Song by Dead Kennedys

from the album Fresh Fruit For Rotting Vegetables
- Released: 2 September 1980
- Recorded: May–June 1980
- Studio: Möbius Music in San Francisco
- Genre: Hardcore punk
- Length: 2:04
- Label: Cherry Red; Alternative Tentacles; Faulty Products; Manifesto;
- Songwriter(s): Jello Biafra
- Producer(s): Norm; East Bay Ray;

= I Kill Children =

"I Kill Children" is the ninth song on the Dead Kennedys album Fresh Fruit for Rotting Vegetables. It is sung from the first person perspective of an unnamed murderer of children. It satirizes America's twin obsessions with extreme violence and conservatism. Jello Biafra had said on his spoken word tours that he wrote the song when he was 19 years old after thinking about how and why people became serial killers, and actually considers it one of his weakest songs.

==Critical reaction==
Lester Bangs dismissed it as a "critical but impotent" fantasy and said the closest thing to a funny line was "offer them a helping hand of open telephone wires".

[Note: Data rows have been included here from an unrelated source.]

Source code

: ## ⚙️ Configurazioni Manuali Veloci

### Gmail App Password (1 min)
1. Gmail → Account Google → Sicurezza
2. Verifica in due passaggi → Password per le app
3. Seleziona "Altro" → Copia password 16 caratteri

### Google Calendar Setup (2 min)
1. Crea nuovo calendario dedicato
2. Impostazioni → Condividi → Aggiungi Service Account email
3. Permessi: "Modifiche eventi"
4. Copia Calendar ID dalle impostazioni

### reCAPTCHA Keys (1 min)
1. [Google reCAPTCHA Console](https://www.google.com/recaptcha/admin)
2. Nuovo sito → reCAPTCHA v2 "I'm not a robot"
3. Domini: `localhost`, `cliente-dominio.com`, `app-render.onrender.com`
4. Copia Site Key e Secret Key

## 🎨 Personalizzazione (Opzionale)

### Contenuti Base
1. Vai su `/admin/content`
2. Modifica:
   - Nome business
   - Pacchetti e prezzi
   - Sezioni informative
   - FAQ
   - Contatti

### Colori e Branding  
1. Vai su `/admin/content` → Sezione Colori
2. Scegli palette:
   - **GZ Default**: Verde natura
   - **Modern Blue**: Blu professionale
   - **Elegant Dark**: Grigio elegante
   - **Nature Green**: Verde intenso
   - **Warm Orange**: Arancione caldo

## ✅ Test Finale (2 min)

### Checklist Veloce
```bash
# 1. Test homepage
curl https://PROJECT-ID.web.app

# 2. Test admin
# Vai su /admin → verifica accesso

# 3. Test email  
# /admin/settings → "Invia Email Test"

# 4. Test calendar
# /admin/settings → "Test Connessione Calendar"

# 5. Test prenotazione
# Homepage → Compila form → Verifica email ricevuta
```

Eckhard Gerdes compared the song to the skinhead fiction of experimental writer Harold Jaffe.

==Influence==
The line spoken at the beginning, "God told me to skin you alive" - which Jello Biafra claims to have taken from a Chick tract - was later used as the title of a Winston Smith collage that was used as the artwork for Green Day's Insomniac album. A portion of this collage (the dentist) had previously been used in another collage by Smith which was released with Dead Kennedys' Plastic Surgery Disasters album.